One of the article’s main points was that the USDA and the US Department of Health & Human Services recently announced, “rejecting the advice of their own expert panel,” that they were not going to include considerations of environmental sustainability in the latest edition of the quintennial Dietary Guidelines for Americans. “Had they decided otherwise,” the magazine opined, they likely would have recommended that people lower their intake of meat, the production of which is widely recognized as a major contributor to climate change.”

But in the category of what’s good for the goose is good for the gander—or, rather, what’s good for the cow is good for the veal calf—this notion of livestock husbandry contributing to global warming through methane emissions also could be applied to WHO. Is it just possible that the fact that the United Nations has adopted an alarmist position about methane and meat consumption influenced WHO’s release of a report that tags red meat as a carcinogen?

In any event, meat-oriented brands, which have been tying themselves lately to the boom in protein interest among American consumers, will have to navigate this issue more carefully in the wake of the United Nations report.

Arby’s, for example, has been doing a lot of meat-heavy advertising in the US lately, and last month introduced a line of sliders which it said already have become big sellers at the fast feeder. In fact, the popular ad campaign, “We Have the Meats,” voiced memorably by Ving Rhames, has been highly responsible for a turnaround in Arby’s business.

The chain even created a tongue-in-cheek telephone “support line” for vegetarians who might be tempted by some of its new meat-based offerings.

CPG consultants told brandchannel that the long-term effects of WHO’s findings on meat brands and products will be indeterminate for a while, in part because American consumers have been confronted lately by turnabouts in the scientific state of knowledge about the desirability of other nutritional bogeymen such as eggs and butter.

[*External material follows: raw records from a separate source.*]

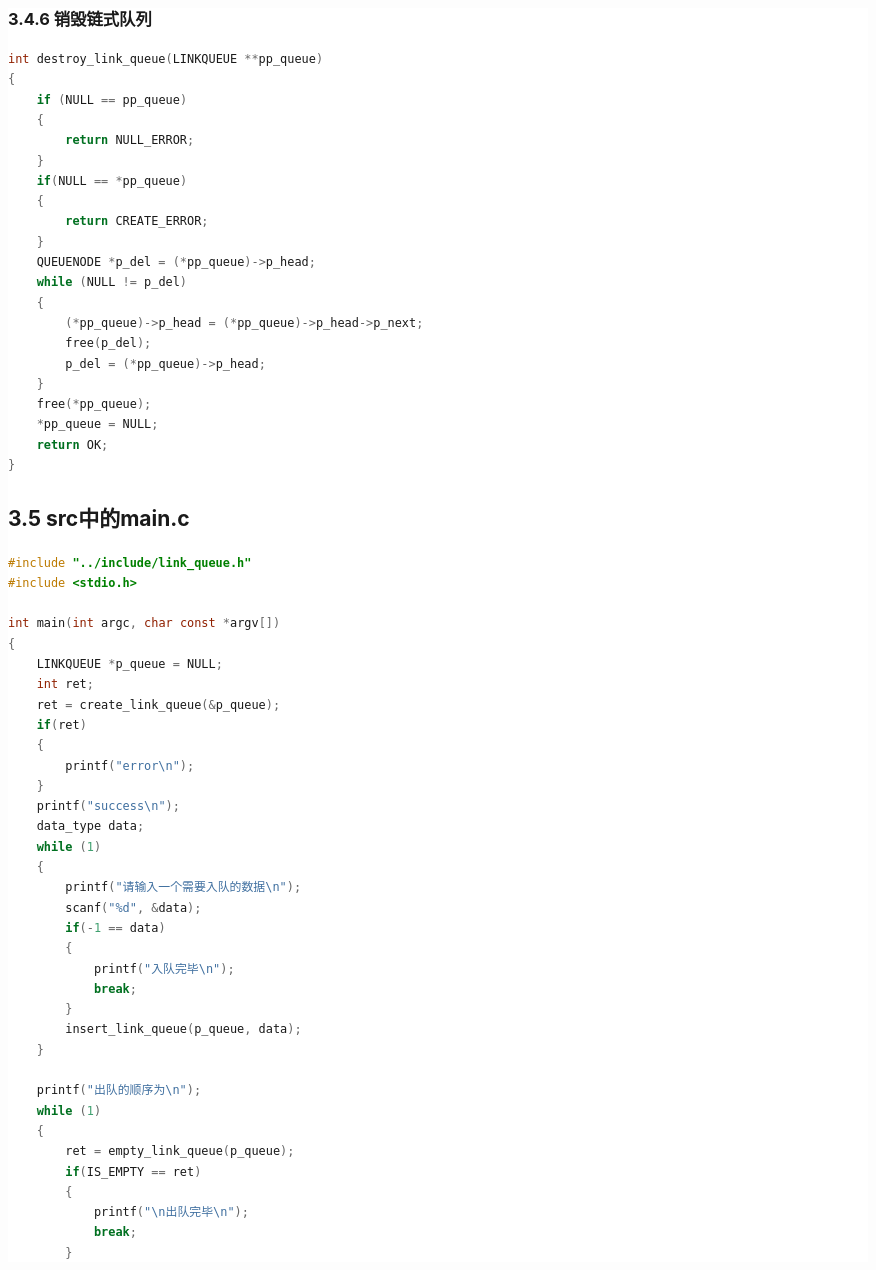 ### 3.4.6 销毁链式队列

```c
int destroy_link_queue(LINKQUEUE **pp_queue)
{
    if (NULL == pp_queue)
    {
        return NULL_ERROR;
    }
    if(NULL == *pp_queue)
    {
        return CREATE_ERROR;
    }
    QUEUENODE *p_del = (*pp_queue)->p_head;
    while (NULL != p_del)
    {
        (*pp_queue)->p_head = (*pp_queue)->p_head->p_next;
        free(p_del);
        p_del = (*pp_queue)->p_head;
    }
    free(*pp_queue);
    *pp_queue = NULL;
    return OK;
}
```

## 3.5 src中的main.c

```c
#include "../include/link_queue.h"
#include <stdio.h>

int main(int argc, char const *argv[])
{
    LINKQUEUE *p_queue = NULL;
    int ret;
    ret = create_link_queue(&p_queue);
    if(ret)
    {
        printf("error\n");
    }
    printf("success\n");
    data_type data;
    while (1)
    {
        printf("请输入一个需要入队的数据\n");
        scanf("%d", &data);
        if(-1 == data)
        {
            printf("入队完毕\n");
            break;
        }
        insert_link_queue(p_queue, data);
    }

    printf("出队的顺序为\n");
    while (1)
    {
        ret = empty_link_queue(p_queue);
        if(IS_EMPTY == ret)
        {
            printf("\n出队完毕\n");
            break;
        }
```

“As a consumer, you get a bit beleaguered and bewildered because you want to do the right thing nutritionally, but you don’t now what the right thing is,” said Ken Harris, managing partner of Cadent Consulting. “These [meat] producers aren’t trying to do something that’s bad for human consumption; they’re just not. So the [WHO assertion] will have to be well tested and well vetted before we know the truth, and in the meantime people will be left to their own devices.”

George Young, chairman of Kalypso, a business-consulting firm, told brandchannel that “something like this is bound to cauase some public backlash. [But] almost too much of anything could be bad for you. Ten years ago, bacon was a terrible food. Now it’s a a great food because it’s filled with protein, and fat isn’t as bad as we thought.”

The World Health Organization, meanwhile, has been clarifying the new categorization on its social media outposts including Twitter.

So what’s an Arby’s or other purveyor of meats to do now? Maybe Arby’s could come up with a spot showing Rhames’s character facing off against clipboard-toting WHO officials in lab coats.